Today two million people live in the immediate vicinity of Mount Vesuvius. This mountain has erupted more than 50 times since the eruption in 79 A.D., when it buried Pompeii and its sister city, Herculaneum. After Pompeii was buried and lost to history, the volcano continued to erupt every 100 years until about 1037 A.D., when it entered a 600-year period of quiescence. In 1631, the volcano killed an additional 4000 unsuspecting inhabitants. It was during the restoration after this eruption that workers discovered the ruins of Pompeii, buried and forgotten for nearly 1600 years. It would take another 300 years for the excavations to reveal the story of Pompeii and Herculaneum. For excellent coverage of Pompeii, Vesuvius, and the continuing narrative of tragic human involvement with nature.
The picture to the left shows Mount Vesuvius as seen from the recently excavated ruins of Pompeii. Vesuvius is about 5 miles away. Try to imagine huge, billowing, gray-black clouds like those at Mount St. Helens rushing toward you at a hundred miles an hour. That is probably what the ancient Romans (whose body casts are shown below) saw just before they were entombed by hot ash.

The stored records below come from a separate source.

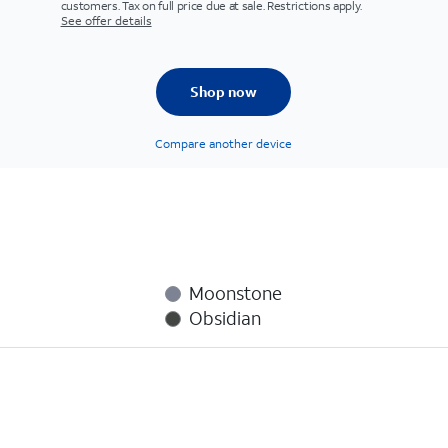
customers. Tax on full price due at sale. Restrictions apply.
See offer details
Shop now
Compare another device
Moonstone
Obsidian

The picture to the right is a satellite radar image of Mount Vesuvius and its surroundings. Vesuvius is the purplish cone near the center of the image with a prominent summit crater and radiating greenish lava flows. This is not a true color image. Vesuvius stands in the middle of a much larger and older eroded cone called Mount Somma, about half of which is still visible around the east side of Vesuvius. The rectangular docks of the port of Naples are visible against the dark water to the upper left of Vesuvius.